Repair usually begins when couples move away from blame and towards understanding the emotional meaning underneath these repeated moments.

That does not mean pretending the impact is not real. Repeatedly forgotten tasks, unfinished jobs or inconsistent follow-through can absolutely erode trust and create emotional exhaustion within relationships. But shame rarely improves executive functioning.

Most adults with ADHD already carry a harsh internal narrative about disappointing others.

And many non-ADHD partners are carrying exhaustion from compensating, managing and trying not to become resentful.

Both nervous systems matter.

Often the goal is not perfection, but creating a relationship where:
- needs can be spoken openly
- accountability exists without humiliation
- systems support memory and follow-through
- and neither person becomes trapped in the roles of “failing child” or “critical parent.”
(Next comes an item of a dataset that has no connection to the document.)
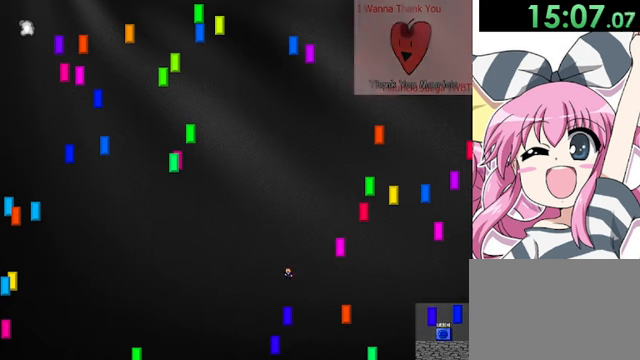
{"keys": [], "events": [[240, "shift", "up"]]}
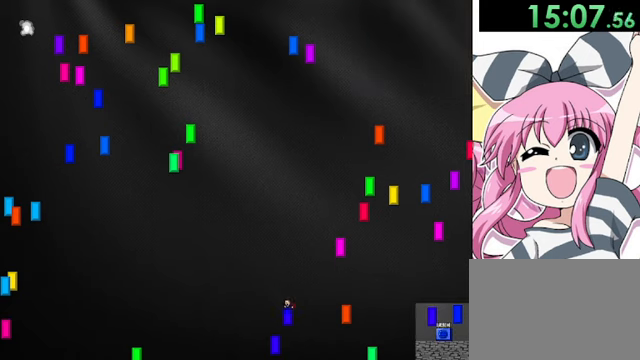
{"keys": ["shift"], "events": [[80, "shift", "down"]]}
This is also where practical strategies can genuinely help. Not in a way to fix or cure ADHD symptoms, but as protection for the relationship itself.

  • External reminders.
  • Shared calendars.
  • Visual systems.
  • Writing things down immediately.
  • Completing small tasks in the moment where possible.
  • Reducing reliance on working memory alone.

Not because the ADHD partner “doesn’t care enough,” but because care and memory are not always the same thing neurologically.

And perhaps most importantly, repair often requires both people to feel emotionally seen.

Because underneath many ADHD relationship conflicts are two people quietly longing for the same thing:

“Please believe that I matter to you.”